What do you want your legacy to be at UNLV? I don’t know if I want my legacy to be UNLV, except my graduates who are out in the world. They already are making me proud and doing great things. … I think I’ve got another good 20 years in me and I want to do good things in the community, and so maybe it’ll be at the women’s prison, maybe it’ll be in the displaced homemaker program or maybe it’ll be HELP, [which] also has a center for homeless teens and I would maybe like to be involved with that and mentor them. My business card has the word mentor, and I consider myself a mentor, and I would like to mentor people, whether they want me to or not.
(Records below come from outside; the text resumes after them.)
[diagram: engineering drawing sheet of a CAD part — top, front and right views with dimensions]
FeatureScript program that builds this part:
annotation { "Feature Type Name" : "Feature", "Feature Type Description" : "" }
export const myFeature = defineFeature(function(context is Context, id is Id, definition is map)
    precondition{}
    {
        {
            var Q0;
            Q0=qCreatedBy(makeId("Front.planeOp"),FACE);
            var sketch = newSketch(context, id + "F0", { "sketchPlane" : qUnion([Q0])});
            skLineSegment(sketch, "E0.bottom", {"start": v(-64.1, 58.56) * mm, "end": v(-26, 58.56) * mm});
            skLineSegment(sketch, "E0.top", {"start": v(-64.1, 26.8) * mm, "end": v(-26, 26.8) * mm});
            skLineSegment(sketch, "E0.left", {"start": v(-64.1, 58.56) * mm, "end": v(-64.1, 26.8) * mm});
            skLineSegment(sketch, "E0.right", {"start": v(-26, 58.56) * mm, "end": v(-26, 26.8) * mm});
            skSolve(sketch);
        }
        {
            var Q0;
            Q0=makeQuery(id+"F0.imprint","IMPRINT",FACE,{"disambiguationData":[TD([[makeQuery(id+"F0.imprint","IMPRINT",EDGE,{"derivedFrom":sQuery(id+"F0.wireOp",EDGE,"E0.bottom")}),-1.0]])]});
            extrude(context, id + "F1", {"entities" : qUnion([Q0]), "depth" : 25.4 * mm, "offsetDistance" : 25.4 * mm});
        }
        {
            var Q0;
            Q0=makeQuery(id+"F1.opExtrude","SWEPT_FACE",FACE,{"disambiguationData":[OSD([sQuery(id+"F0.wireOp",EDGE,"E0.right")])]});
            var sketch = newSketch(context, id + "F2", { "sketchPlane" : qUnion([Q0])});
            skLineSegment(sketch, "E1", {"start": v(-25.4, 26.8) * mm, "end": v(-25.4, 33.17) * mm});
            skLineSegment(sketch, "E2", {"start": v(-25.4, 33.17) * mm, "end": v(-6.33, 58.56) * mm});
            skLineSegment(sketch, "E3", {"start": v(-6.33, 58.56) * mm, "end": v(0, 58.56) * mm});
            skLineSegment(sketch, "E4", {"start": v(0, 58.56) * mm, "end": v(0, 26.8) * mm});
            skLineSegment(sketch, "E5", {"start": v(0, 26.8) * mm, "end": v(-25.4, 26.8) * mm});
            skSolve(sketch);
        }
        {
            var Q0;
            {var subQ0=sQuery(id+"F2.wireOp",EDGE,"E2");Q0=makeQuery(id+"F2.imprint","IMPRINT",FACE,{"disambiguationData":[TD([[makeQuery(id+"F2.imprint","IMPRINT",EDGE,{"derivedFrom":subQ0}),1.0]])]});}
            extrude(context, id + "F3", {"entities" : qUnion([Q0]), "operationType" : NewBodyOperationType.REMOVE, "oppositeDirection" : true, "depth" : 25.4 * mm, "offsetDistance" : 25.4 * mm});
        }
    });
What’s your advice for the next generation of journalists? To be ready for change. To not think that journalism has to be one way or one thing. I had so many students who [said] they’re going to be print reporters, and I practically laugh at them. I say, "Do you subscribe to a newspaper? When’s the last time you read a newspaper?" and they say "I read it on my phone." I say "You want to work for a newspaper but you don’t read a newspaper?" You have to adapt to how [journalism] is changing and be part of the change. Maybe you’re going to be a blogger, maybe you’re going to be a part of journalism we don’t even have a word for yet. Bet whatever you do, be ethical. That’s really important.